YOUR TASK
Exactly as written, print each record in the listing.

******

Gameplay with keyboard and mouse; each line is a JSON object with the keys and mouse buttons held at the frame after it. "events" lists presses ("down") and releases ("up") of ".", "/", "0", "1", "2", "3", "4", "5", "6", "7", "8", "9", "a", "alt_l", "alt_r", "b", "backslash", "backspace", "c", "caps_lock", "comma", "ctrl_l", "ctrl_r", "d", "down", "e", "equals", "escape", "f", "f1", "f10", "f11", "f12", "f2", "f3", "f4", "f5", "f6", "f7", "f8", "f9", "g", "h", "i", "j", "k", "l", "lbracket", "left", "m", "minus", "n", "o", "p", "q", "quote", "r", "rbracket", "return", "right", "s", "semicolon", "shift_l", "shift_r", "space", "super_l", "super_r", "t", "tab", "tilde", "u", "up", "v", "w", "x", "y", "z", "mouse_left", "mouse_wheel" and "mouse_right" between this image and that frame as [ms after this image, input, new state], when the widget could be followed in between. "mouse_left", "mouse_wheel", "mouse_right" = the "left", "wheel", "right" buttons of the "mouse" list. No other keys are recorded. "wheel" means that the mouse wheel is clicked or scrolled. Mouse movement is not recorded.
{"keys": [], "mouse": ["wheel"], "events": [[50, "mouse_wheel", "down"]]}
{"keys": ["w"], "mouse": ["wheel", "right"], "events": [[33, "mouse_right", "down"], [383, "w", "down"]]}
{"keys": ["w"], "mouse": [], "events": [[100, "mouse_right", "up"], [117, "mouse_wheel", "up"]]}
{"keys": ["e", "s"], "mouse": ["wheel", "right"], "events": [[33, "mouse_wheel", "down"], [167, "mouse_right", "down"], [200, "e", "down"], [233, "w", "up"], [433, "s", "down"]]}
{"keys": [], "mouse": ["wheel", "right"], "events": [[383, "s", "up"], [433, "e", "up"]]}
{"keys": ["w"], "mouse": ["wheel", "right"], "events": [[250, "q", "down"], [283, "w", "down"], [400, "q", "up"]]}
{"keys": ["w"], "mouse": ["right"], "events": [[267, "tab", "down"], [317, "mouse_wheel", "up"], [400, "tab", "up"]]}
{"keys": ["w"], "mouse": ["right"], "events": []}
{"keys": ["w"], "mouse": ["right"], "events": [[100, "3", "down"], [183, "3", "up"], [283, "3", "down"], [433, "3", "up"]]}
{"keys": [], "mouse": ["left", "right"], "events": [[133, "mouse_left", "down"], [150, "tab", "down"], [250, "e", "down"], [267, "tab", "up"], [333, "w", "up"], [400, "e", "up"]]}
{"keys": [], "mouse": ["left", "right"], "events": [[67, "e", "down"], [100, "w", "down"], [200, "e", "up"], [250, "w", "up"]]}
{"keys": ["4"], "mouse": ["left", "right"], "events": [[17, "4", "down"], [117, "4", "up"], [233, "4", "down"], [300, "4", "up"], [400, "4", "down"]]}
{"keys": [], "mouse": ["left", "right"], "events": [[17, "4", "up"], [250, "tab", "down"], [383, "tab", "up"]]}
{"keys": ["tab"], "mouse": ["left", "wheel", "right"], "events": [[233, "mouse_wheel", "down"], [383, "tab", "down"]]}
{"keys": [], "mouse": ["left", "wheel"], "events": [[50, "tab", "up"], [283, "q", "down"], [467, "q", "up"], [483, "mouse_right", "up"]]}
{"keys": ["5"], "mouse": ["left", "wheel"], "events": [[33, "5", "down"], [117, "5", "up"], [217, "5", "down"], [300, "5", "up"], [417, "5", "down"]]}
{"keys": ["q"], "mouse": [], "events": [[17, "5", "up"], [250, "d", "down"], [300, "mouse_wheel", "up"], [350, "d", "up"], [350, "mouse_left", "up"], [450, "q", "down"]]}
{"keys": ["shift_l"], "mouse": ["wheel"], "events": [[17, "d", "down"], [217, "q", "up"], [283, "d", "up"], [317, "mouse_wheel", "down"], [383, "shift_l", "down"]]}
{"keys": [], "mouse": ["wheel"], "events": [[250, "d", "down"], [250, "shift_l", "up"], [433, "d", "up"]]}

******

YOUR SOLUTION
Gameplay with keyboard and mouse; each line is a JSON object with the keys and mouse buttons held at the frame after it. "events" lists presses ("down") and releases ("up") of ".", "/", "0", "1", "2", "3", "4", "5", "6", "7", "8", "9", "a", "alt_l", "alt_r", "b", "backslash", "backspace", "c", "caps_lock", "comma", "ctrl_l", "ctrl_r", "d", "down", "e", "equals", "escape", "f", "f1", "f10", "f11", "f12", "f2", "f3", "f4", "f5", "f6", "f7", "f8", "f9", "g", "h", "i", "j", "k", "l", "lbracket", "left", "m", "minus", "n", "o", "p", "q", "quote", "r", "rbracket", "return", "right", "s", "semicolon", "shift_l", "shift_r", "space", "super_l", "super_r", "t", "tab", "tilde", "u", "up", "v", "w", "x", "y", "z", "mouse_left", "mouse_wheel" and "mouse_right" between this image and that frame as [ms after this image, input, new state], when the widget could be followed in between. "mouse_left", "mouse_wheel", "mouse_right" = the "left", "wheel", "right" buttons of the "mouse" list. No other keys are recorded. "wheel" means that the mouse wheel is clicked or scrolled. Mouse movement is not recorded.
{"keys": [], "mouse": ["wheel"], "events": [[50, "mouse_wheel", "down"]]}
{"keys": ["w"], "mouse": ["wheel", "right"], "events": [[33, "mouse_right", "down"], [383, "w", "down"]]}
{"keys": ["w"], "mouse": [], "events": [[100, "mouse_right", "up"], [117, "mouse_wheel", "up"]]}
{"keys": ["e", "s"], "mouse": ["wheel", "right"], "events": [[33, "mouse_wheel", "down"], [167, "mouse_right", "down"], [200, "e", "down"], [233, "w", "up"], [433, "s", "down"]]}
{"keys": [], "mouse": ["wheel", "right"], "events": [[383, "s", "up"], [433, "e", "up"]]}
{"keys": ["w"], "mouse": ["wheel", "right"], "events": [[250, "q", "down"], [283, "w", "down"], [400, "q", "up"]]}
{"keys": ["w"], "mouse": ["right"], "events": [[267, "tab", "down"], [317, "mouse_wheel", "up"], [400, "tab", "up"]]}
{"keys": ["w"], "mouse": ["right"], "events": []}
{"keys": ["w"], "mouse": ["right"], "events": [[100, "3", "down"], [183, "3", "up"], [283, "3", "down"], [433, "3", "up"]]}
{"keys": [], "mouse": ["left", "right"], "events": [[133, "mouse_left", "down"], [150, "tab", "down"], [250, "e", "down"], [267, "tab", "up"], [333, "w", "up"], [400, "e", "up"]]}
{"keys": [], "mouse": ["left", "right"], "events": [[67, "e", "down"], [100, "w", "down"], [200, "e", "up"], [250, "w", "up"]]}
{"keys": ["4"], "mouse": ["left", "right"], "events": [[17, "4", "down"], [117, "4", "up"], [233, "4", "down"], [300, "4", "up"], [400, "4", "down"]]}
{"keys": [], "mouse": ["left", "right"], "events": [[17, "4", "up"], [250, "tab", "down"], [383, "tab", "up"]]}
{"keys": ["tab"], "mouse": ["left", "wheel", "right"], "events": [[233, "mouse_wheel", "down"], [383, "tab", "down"]]}
{"keys": [], "mouse": ["left", "wheel"], "events": [[50, "tab", "up"], [283, "q", "down"], [467, "q", "up"], [483, "mouse_right", "up"]]}
{"keys": ["5"], "mouse": ["left", "wheel"], "events": [[33, "5", "down"], [117, "5", "up"], [217, "5", "down"], [300, "5", "up"], [417, "5", "down"]]}
{"keys": ["q"], "mouse": [], "events": [[17, "5", "up"], [250, "d", "down"], [300, "mouse_wheel", "up"], [350, "d", "up"], [350, "mouse_left", "up"], [450, "q", "down"]]}
{"keys": ["shift_l"], "mouse": ["wheel"], "events": [[17, "d", "down"], [217, "q", "up"], [283, "d", "up"], [317, "mouse_wheel", "down"], [383, "shift_l", "down"]]}
{"keys": [], "mouse": ["wheel"], "events": [[250, "d", "down"], [250, "shift_l", "up"], [433, "d", "up"]]}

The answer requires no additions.